“Power supply unit at the center of the outage was in perfect working order and was deliberately shut down which triggered the disturbance. (The Times, 2017). It is understood that when the power shut down occurred, it was ” restored in an uncontrolled fashion” by the employee working at the data centre which damaged the entire system and caused it to shut down completely, according to Willie Walsh, CEO of International Airlines Group. The shutdown was a Human Error as an employee disconnected the UPS and failed to follow the procedure by connecting it back in an irresponsible manner. This is labeled as a process failure.
The problem for British airways was, when the IT crash occurred, there was a lack of adequate controls in place to deal with such a catastrophic event, which had huge ramifications for the company. A contractor of British airways working in the Datacenter was responsible for the system crash. It was a human error and a process error therefore, effective use of FMEA could’ve prevented the failure of the system from happening. The primary use of FDMA is to design a new process. A process could take the form of a new way for a team to operate new policies and procedures. It also could be used as a process of reapplication or design of a existing process, and is also used to detect those potential new problems which could have arisen from the changes or form failure in processes that have arose from not using FMEA effectively in the past. British airways failed to use FMEA effectively which caused the data centre shut down resulting in a huge blow for the airline’s image.
From this incident, it is possible for British Airways to conduct multiple FDMA to ensure it doesn’t happen again.
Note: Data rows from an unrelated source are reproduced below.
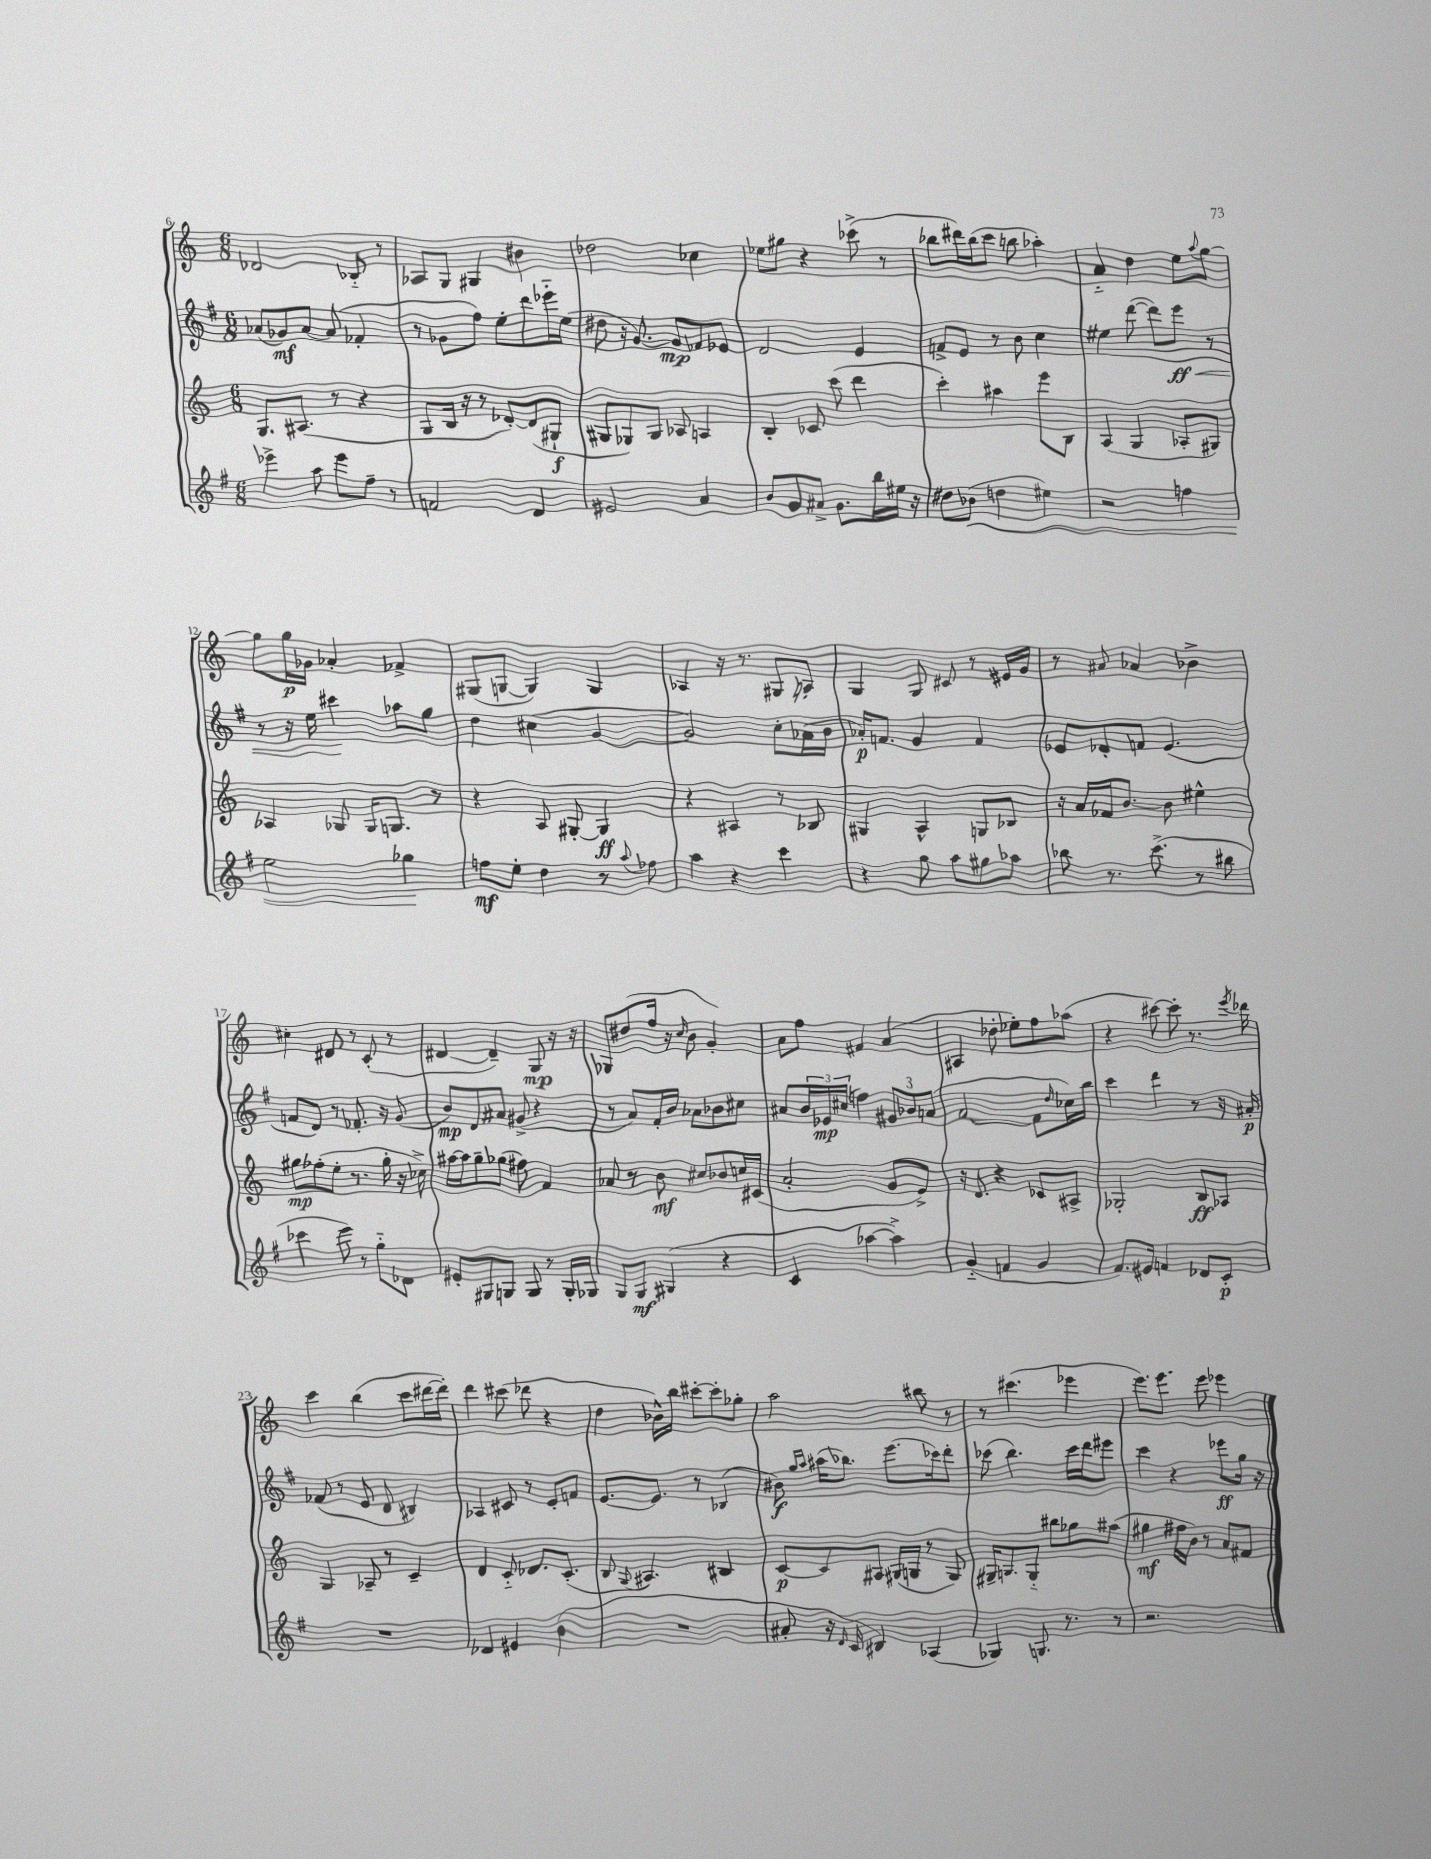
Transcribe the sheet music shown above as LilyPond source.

<<
\new StaffGroup <<
\new Staff = "s0" {
    \clef treble \key c \major \numericTimeSignature \time 6/8
    des'2 bes8-_ r8 |
    aes8 g8 gis4 bis'4 |
    des''2 ces''4 |
    ees''8 gis''8 r4 ces'''8->( r8 |
    bes''8 dis'''16) bes''16( c'''8 b''8 aes''4-.) |
    a'4-_ d''4 e''8 \appoggiatura { a''8 } g''8~ |
    g''8 g''16\p ges'16 aes'4-. fes'4-> |
    gis8( g8~ g4) g4 |
    aes4 r16 r8. gis8 a8-. |
    g4 g8 cis'8 r8 eis'16 g'16 |
    r8 ais'8 aes'4 bes'4-> |
    cis''4-. dis'8 r8 c'8-.( r8 |
    dis'4~ dis'4--) g8\mp r16 r16 |
    ges8 dis''8( f''16 r16 \grace { c''16 } b'8 g'4-.) |
    a'8 f''8 fis'4 a'4( |
    ais4 des''8-. ees''8-.) f''8 aes''8( |
    r4 cis'''8~) cis'''8-. r8. \acciaccatura { e'''8 } des'''16 |
    c'''4 b''4( c'''8 dis'''16~ dis'''16-.) |
    d'''4 cis'''8( des'''8 r4 |
    d''4 bes'16-^) b''16 cis'''8~-. cis'''8-. ges''8-. |
    a''2 bis''8 r8 |
    r8 cis'''4.( ees'''4 |
    e'''8.) e'''8. e'''8 ees'''4 \bar "|." |
}
\new Staff = "s1" {
    \clef treble \key g \major \numericTimeSignature \time 6/8
    aes'8( ges'8\mf) aes'8~ aes'8( fes'4-. |
    r8 ges'8 fis''8) e''8-. d'''8 ees'''16-_ e''16( |
    dis''8 r16 g'8.~) g'8\mp fes'8 ees'8 |
    d'2 e'4 |
    f'8-> e'8 r8 b'8 c''4 |
    eis''4 d'''8~( d'''8) e'''8\ff\< r8 |
    r8 r16 e''16 cis'''4\! aes''8 g''8 |
    d''4 cis''4( g'4~ |
    g'2) c''8-. aes'16( b'16 |
    aes'16-.\p) f'8. g'4 f'4 |
    ees'8 des'8-. f'8 ees'4.( |
    f'8 d'8) r8 fes'8.-. r16 g'8( |
    b'8\mp) d'8 ais'8 gis'8->( r4 |
    r8 a'8) fis'16-. b'16 aes'8 bes'8 cis''8 |
    ais'8 \tuplet 3/2 { b'16 ees'16\mp cis''16( } f''4) \tuplet 3/2 { gis'8 bes'8 a'8( } |
    fis'2~ fis'8 \grace { d''16 } ces''16) b''16 |
    c'''4 d'''4 r8 r16 ais'16-.\p |
    fes'8( r8 e'8 d'8 bis4) |
    aes4 cis'8 r8 e'8-. f'8 |
    e'8.~ e'8. r8 bes4( |
    bis'8\f) \grace { g''16 a''16 } ais''16( bes''8.) e'''8.( ces'''16) d'''8-. |
    ces'''8( b''4.) ces'''16 d'''16 eis'''8 |
    c'''4 r4 ees'''8\ff g''16 r16 \bar "|." |
}
\new Staff = "s2" {
    \clef treble \key c \major \numericTimeSignature \time 6/8
    g8. ais8.( r8 r4 |
    g8 b16 r16 r8 des'8~-.) des'8( gis8-!\f |
    gis8 ges8) ges8 aes8 a4 |
    b4-. ces'8 c'''8( d'''4 |
    c'''4-.) ais''4 e'''8 b8 |
    a4( g4 aes8-. gis8) |
    aes4 ges8 ges16 g8. r8 |
    r4 a8 gis8~-. gis4\ff |
    r4 ais4 r8 bes8 |
    gis4 a4-^ g8 bes8 |
    r16 a'16 fes'16 b'8.~ b'8 eis''4-^ |
    gis''8\mp fes''8-.( e''8-. r8. gis''16-. r16 ces''16->) |
    ais''16~ ais''16 g''8-- ges''8( fis''8) f'4 |
    aes'8 r8 b'8\mf cis''8 bes'8 c''16 cis'16( |
    a'2-. g'8 e'8->) |
    r16 d'8. r4 ces'8 ais8-> |
    ges2-. b8\ff aes8 |
    g4 aes8-- r8 c'4-- |
    d'4 c'8-_ des'8. c'8.-.( |
    b8 \appoggiatura { g8 } ais4.) bis4 |
    c'8~\p c'8 ais8 gis16( g16 r8 g8) |
    gis16-- g8. g8-_ bis''8 ges''8 ais''8( |
    gis''4\mf fis''16 b'16) r8 a'8 fis'8 \bar "|." |
}
\new Staff = "s3" {
    \clef treble \key g \major \numericTimeSignature \time 6/8
    ees'''4-> a''8 ees'''8 fis''8-- r8 |
    f'2 d'4 |
    eis'2 a'4 |
    b'8 g'8 ais'8-> g'8. b''16 eis''16 r16 |
    dis''8 bes'8\<( d''4 eis''4) |
    r2 f''4 |
    e''2 ges''4\! |
    f''8\mf e''8-. d''4 r8 \appoggiatura { a''8 } fes''8 |
    a''4 r4 c'''4 |
    r4 g''8 a''8 gis''8 aes''8 |
    bes''8 r8. c'''8.->( r8 bis''8 |
    ces'''4 e'''8) r8 g''8-_ des'8 |
    eis'8-. gis8 g8 g8 r8 g16-. ges16 |
    g8 g8\mf gis4( r4 |
    c'4 aes''4~ aes''4->) |
    g'4-_( f'4 g'4 |
    fis'8.) eis'16 f'4 des'8 c'8-.\p |
    R2. |
    des'4 eis'4 b'4( |
    R2. |
    ais'8-. r16 \grace { d'16 } c'16 bis4) aes4( |
    ges4) g8. r8. r8 |
    r2. \bar "|." |
}
>>
>>
\layout { \context { \Score currentBarNumber = #6 } }
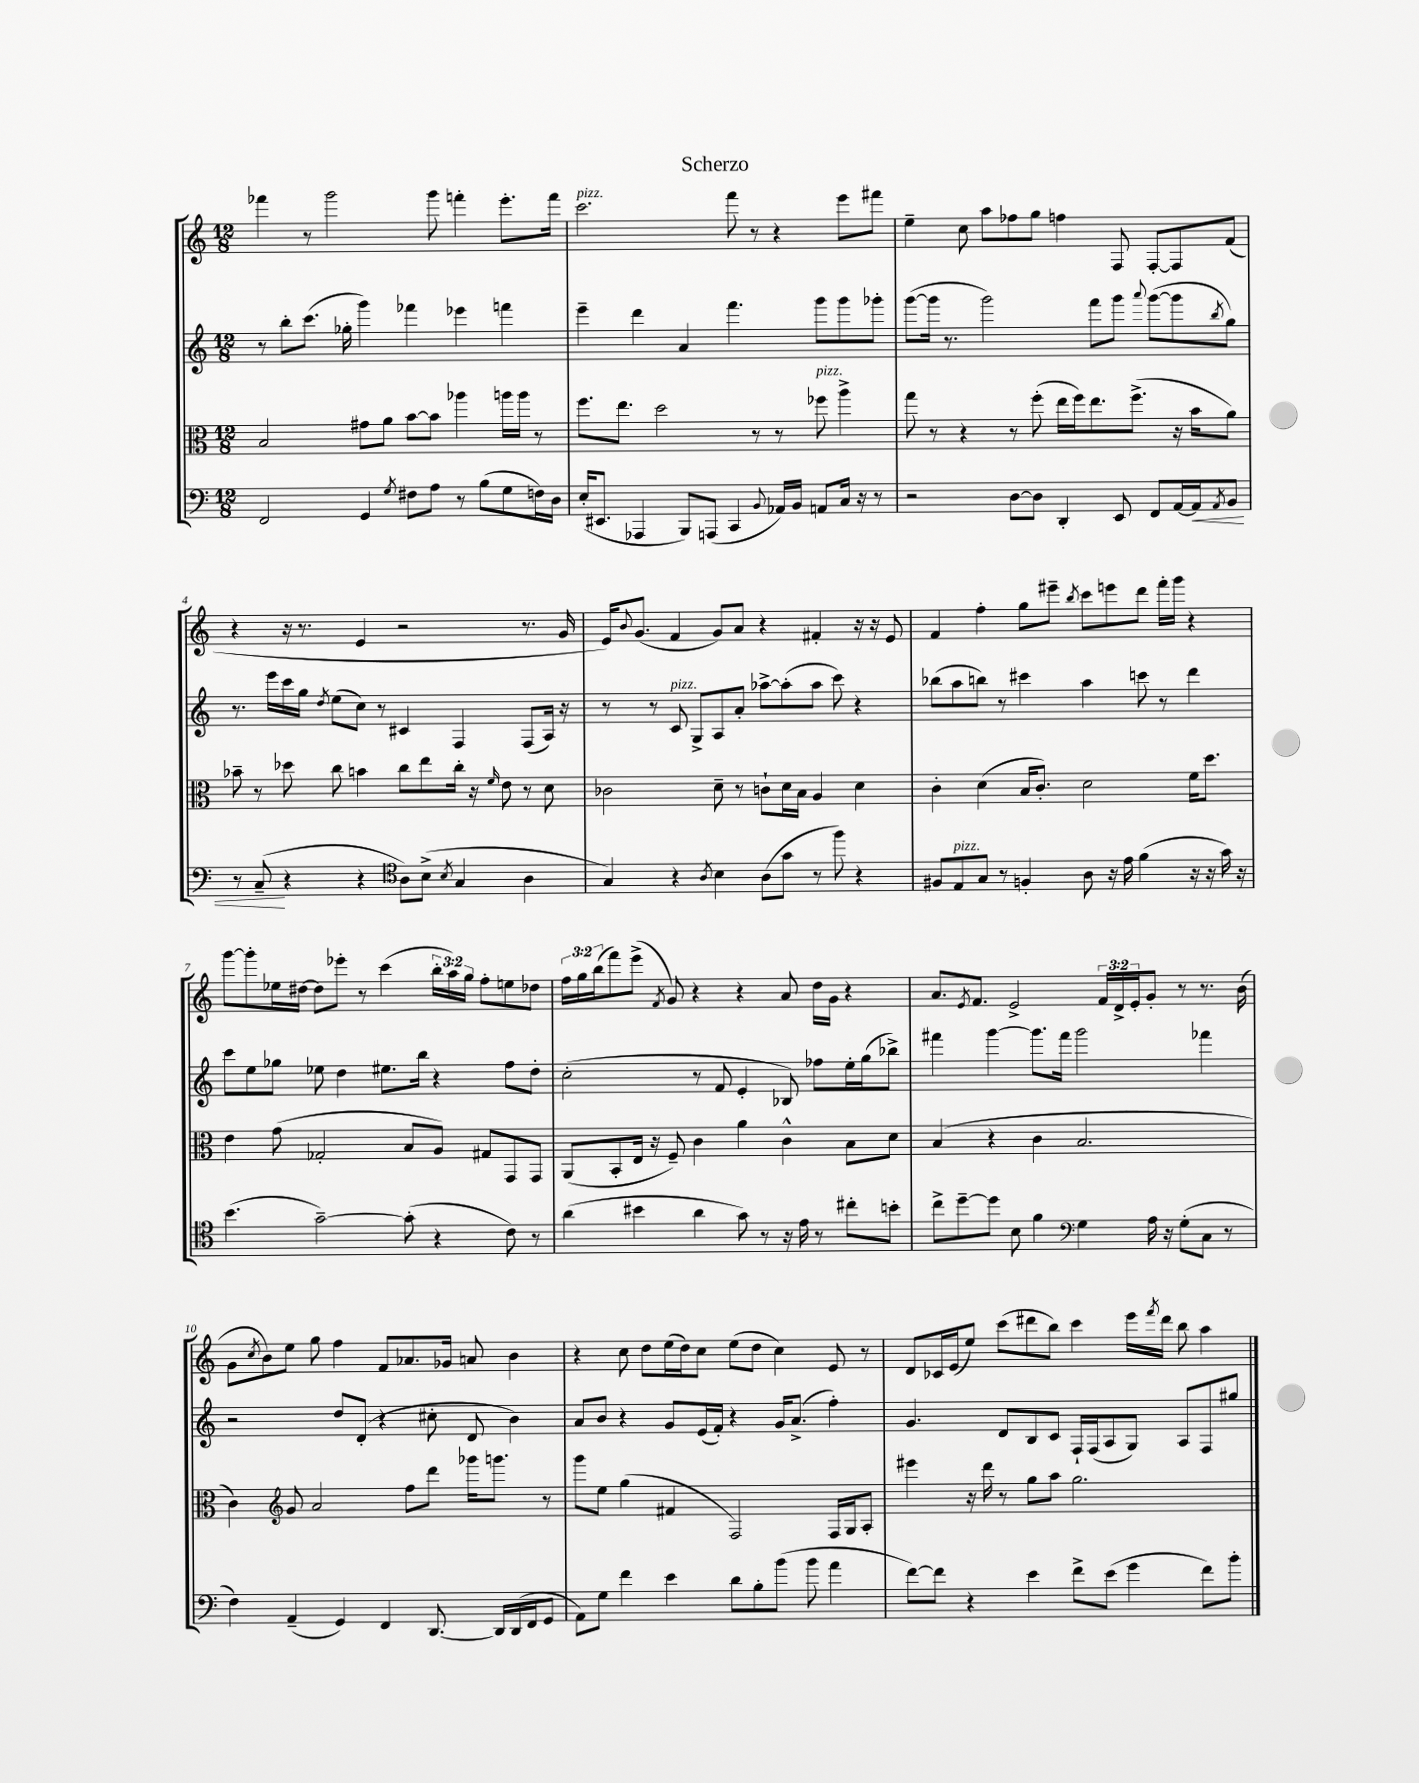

One effective use FMEA could cover the process for onboarding contractors that work within the company’s systems to deal with an issue such as the system crashing accordingly.
Another FMEA could look at the security processes in place surrounding the UPS. It could critically evaluate why one sole contractor was able to solely disconnect the critical IT supply of the company. And also, the lack of supervision that was in the surrounding area which led to the problem escalating worse and worse to the point where the company had to shut down operations for 2 days.